Sea Lions Feast on Salmon and Steelhead at Bonneville Dam

Observers count a daily record for the year: 329 fish on May 3.

Sea lions feasted on salmon and steelhead at Bonneville Dam during the first week of May, but the feeding frenzy declined the following week, the U.S. Army Corps of Engineers reported.

The daily number of observed catches peaked on May 3 at 329, the highest daily count of the year so far. Of those, 301 were spring Chinook salmon.

Through the end of that week, observed catches in 2016 totaled 3,804 Chinook and 96 steelhead. Based on that number, the Corps estimates that predation this year is higher than the 10-year average for the same time period. The Corps estimates that so far this year California sea lions have taken 5,667 Chinook salmon and Stellers have taken 2,434.

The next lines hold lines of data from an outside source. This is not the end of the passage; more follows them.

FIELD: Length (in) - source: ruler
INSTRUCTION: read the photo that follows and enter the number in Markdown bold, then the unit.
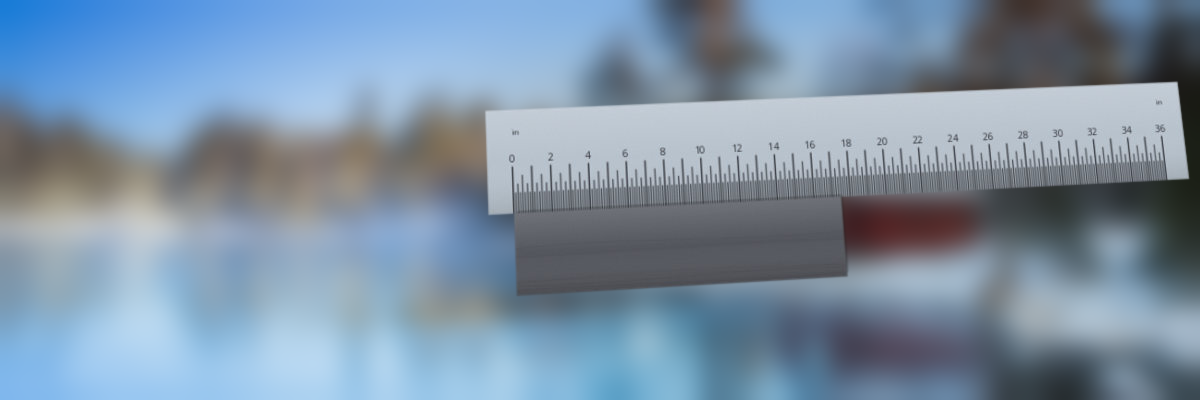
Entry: **17.5** in
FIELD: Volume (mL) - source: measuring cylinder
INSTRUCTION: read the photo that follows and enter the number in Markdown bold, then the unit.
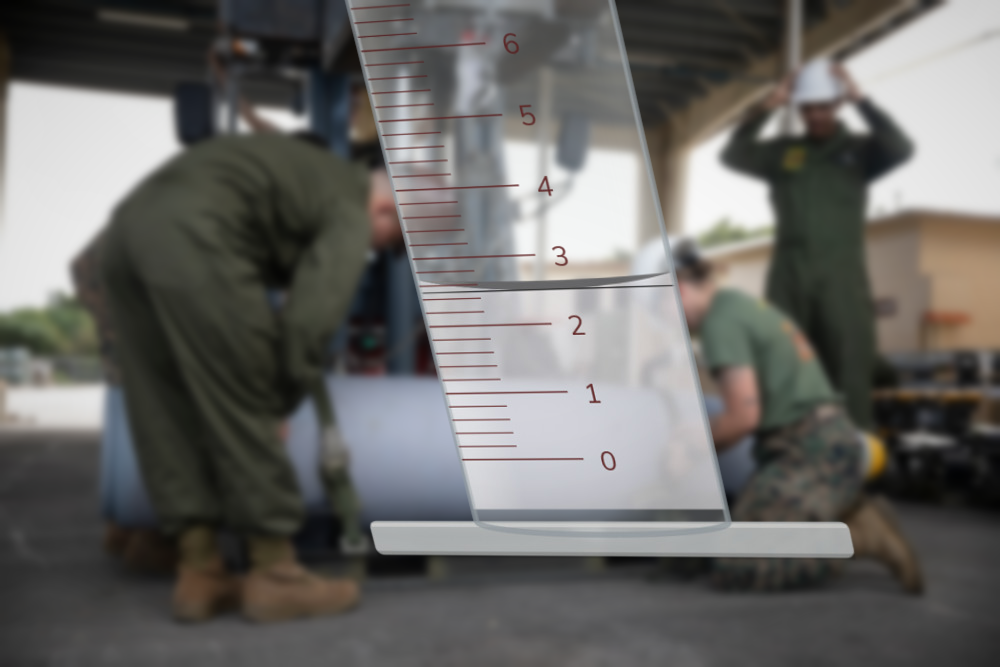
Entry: **2.5** mL
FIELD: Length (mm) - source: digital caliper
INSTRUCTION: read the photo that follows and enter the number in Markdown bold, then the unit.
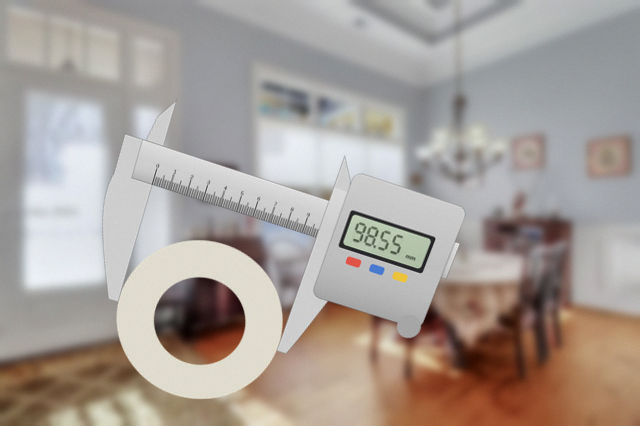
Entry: **98.55** mm
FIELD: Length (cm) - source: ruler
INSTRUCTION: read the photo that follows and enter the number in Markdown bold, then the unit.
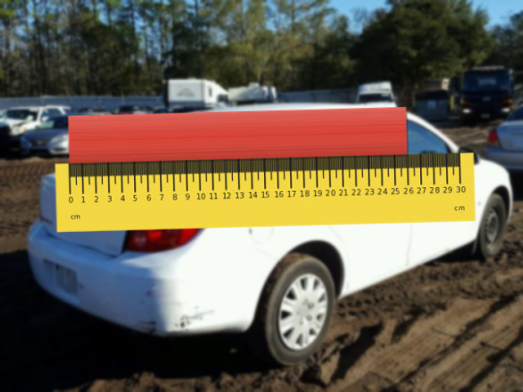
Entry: **26** cm
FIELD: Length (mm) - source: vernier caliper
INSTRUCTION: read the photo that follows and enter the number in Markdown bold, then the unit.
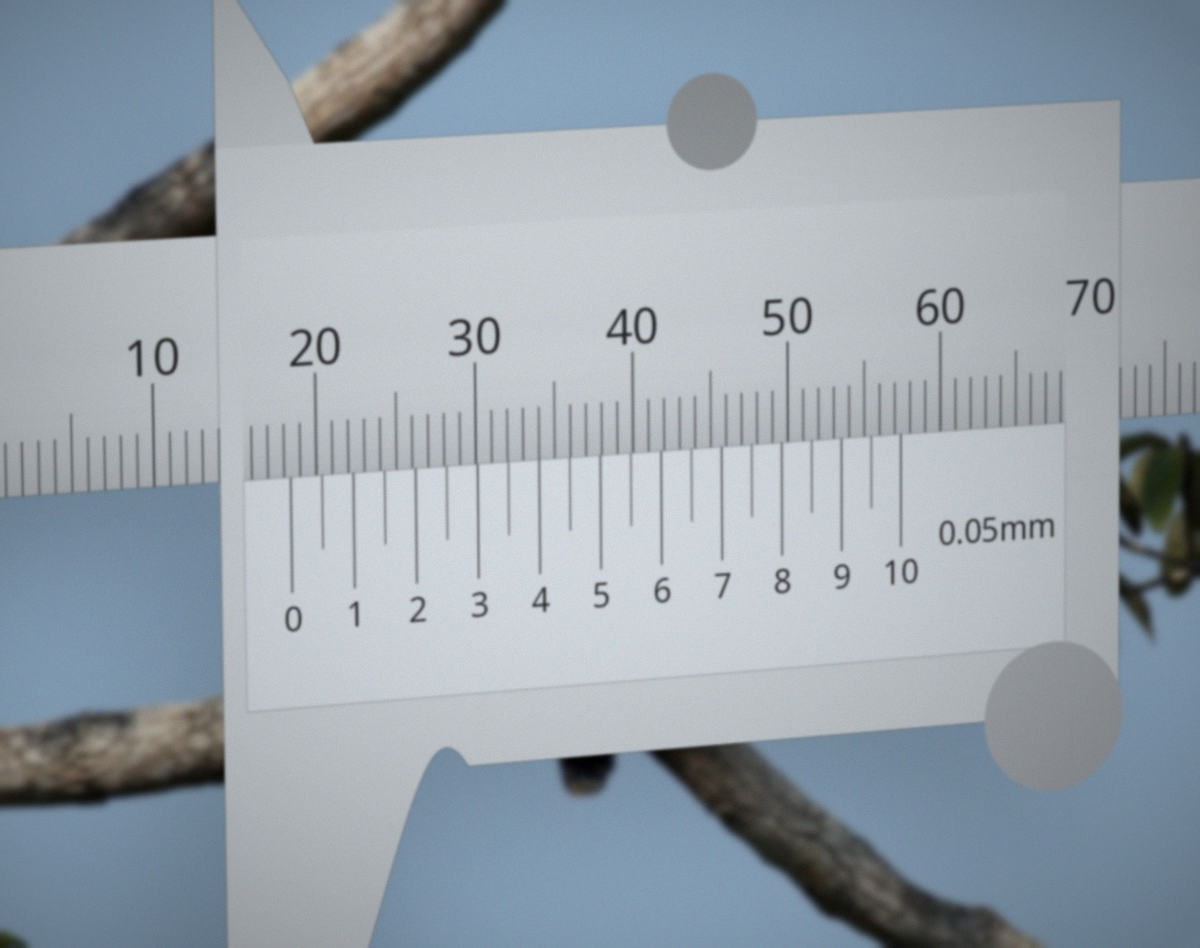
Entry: **18.4** mm
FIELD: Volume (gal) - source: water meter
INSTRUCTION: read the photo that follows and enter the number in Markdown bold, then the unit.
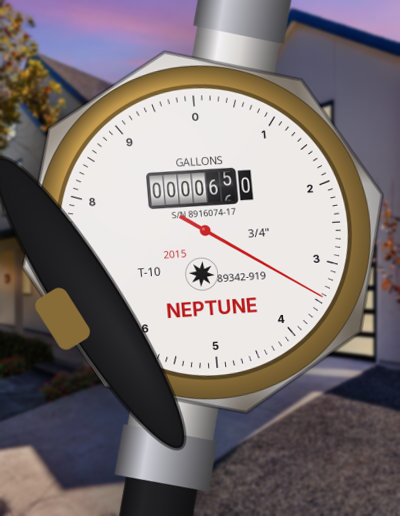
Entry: **653.4** gal
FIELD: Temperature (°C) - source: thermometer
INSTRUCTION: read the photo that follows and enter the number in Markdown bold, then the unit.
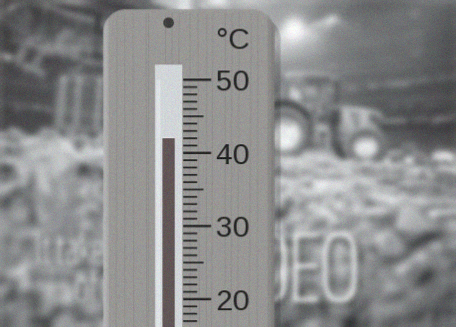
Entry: **42** °C
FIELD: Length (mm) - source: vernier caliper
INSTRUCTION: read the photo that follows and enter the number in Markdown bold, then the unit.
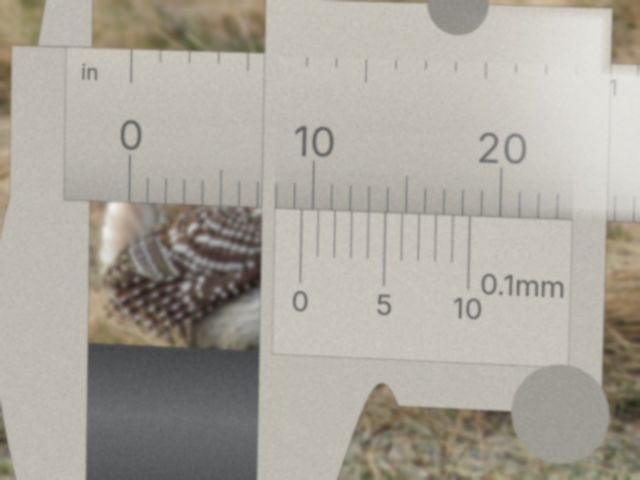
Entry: **9.4** mm
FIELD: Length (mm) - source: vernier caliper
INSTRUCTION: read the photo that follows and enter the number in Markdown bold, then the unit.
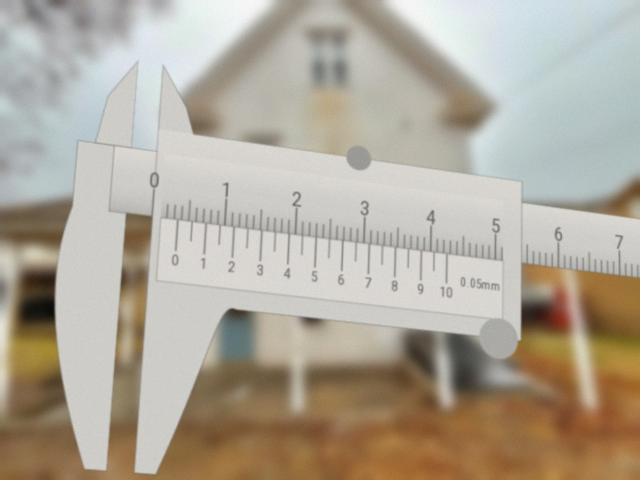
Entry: **3.5** mm
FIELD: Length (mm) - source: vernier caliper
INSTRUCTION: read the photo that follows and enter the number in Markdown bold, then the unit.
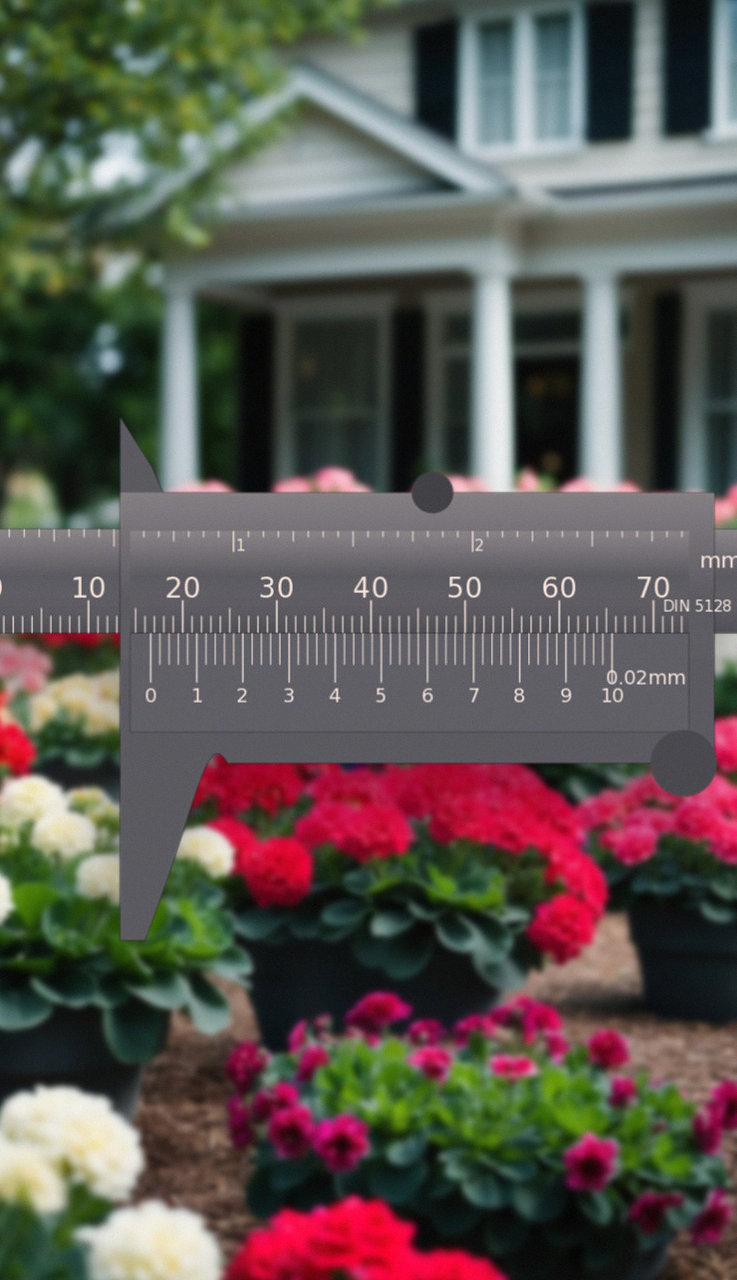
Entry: **16.6** mm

Source: U.S. Army Corps of Engineers

Observers also noted that the two types of sea lions in the river don’t always get along. Stellers have stolen fish out of the mouths of Californias 383 times this year, observers reported.

In the second week of May, the total number of observed catches of Chinook salmon began to decline, but the proportion of lamprey catches increased. So far, observers have seen 128 lamprey catches, 108 of those by California sea lions and 20 by Stellers. Most of the lamprey catches were on the Washington side of the river.

The number of observed white sturgeon catches has remained low this season, compared to past years – 29 so far, and most of them also on the Washington side.

Boat-based hazing of sea lions by the Columbia River Inter-Tribal Fish Commission began in March and takes place on Mondays, Thursdays, and Fridays. Dam-based hazing coordinated by the U.S. Department of Agriculture began on March 8 and takes place seven days a week. Information about hazing is posted on the sea lion management website of the Oregon Department of Fish and Wildlife.

Fish and wildlife agencies in Washington, Oregon, and Idaho have authorization to remove California sea lions that repeatedly have been observed preying on salmon and steelhead below Bonneville Dam. The authorization allows sea lions to be killed, but the first preference is to send them to zoos or aquariums. Since the week of April 4, a total of 54 have been trapped and killed. No sea lions were reported transferred to zoos or aquariums.